The lines to copy run from the one containing "Figure 5: EM" through the last line of the listing; copy them exactly and nothing more.

* * * *

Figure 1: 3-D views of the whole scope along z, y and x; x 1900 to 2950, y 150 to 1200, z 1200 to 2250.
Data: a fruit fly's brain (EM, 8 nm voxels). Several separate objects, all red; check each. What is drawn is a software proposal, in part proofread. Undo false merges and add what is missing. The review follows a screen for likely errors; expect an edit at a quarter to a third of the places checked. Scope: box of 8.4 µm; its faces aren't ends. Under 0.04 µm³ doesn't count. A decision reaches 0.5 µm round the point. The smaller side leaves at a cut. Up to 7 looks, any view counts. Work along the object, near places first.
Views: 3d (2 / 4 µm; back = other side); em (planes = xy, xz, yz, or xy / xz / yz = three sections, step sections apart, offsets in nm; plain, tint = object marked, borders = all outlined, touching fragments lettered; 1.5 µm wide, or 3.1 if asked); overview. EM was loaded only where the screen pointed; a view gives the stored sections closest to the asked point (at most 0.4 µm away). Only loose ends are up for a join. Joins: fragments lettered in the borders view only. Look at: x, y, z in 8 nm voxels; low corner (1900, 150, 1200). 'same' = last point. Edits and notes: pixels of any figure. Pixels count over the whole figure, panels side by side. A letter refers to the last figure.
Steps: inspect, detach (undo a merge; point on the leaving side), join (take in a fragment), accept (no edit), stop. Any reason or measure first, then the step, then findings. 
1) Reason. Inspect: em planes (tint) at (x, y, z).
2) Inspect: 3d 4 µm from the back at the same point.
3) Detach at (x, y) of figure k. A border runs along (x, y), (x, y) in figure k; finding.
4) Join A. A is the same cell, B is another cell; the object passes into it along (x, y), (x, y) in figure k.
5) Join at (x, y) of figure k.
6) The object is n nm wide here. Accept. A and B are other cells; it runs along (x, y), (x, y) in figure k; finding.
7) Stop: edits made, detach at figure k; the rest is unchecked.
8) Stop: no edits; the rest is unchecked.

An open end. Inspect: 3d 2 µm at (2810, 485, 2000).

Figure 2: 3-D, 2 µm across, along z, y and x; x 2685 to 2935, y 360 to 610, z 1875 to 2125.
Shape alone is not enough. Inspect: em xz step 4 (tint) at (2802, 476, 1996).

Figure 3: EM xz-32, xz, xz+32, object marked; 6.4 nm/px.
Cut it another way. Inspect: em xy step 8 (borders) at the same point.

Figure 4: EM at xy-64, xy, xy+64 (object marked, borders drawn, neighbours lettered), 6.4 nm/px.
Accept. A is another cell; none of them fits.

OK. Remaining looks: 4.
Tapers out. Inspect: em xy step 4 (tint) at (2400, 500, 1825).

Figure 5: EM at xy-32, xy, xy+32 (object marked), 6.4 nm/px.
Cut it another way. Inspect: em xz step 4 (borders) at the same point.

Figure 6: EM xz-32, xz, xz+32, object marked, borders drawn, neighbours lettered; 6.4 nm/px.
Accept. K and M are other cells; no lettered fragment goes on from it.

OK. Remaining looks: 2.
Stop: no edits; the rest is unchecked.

* * * *

* Written response:
Figure 5: EM at xy-32, xy, xy+32 (object marked), 6.4 nm/px.
Cut it another way. Inspect: em xz step 4 (borders) at the same point.

Figure 6: EM xz-32, xz, xz+32, object marked, borders drawn, neighbours lettered; 6.4 nm/px.
Accept. K and M are other cells; no lettered fragment goes on from it.

OK. Remaining looks: 2.
Stop: no edits; the rest is unchecked.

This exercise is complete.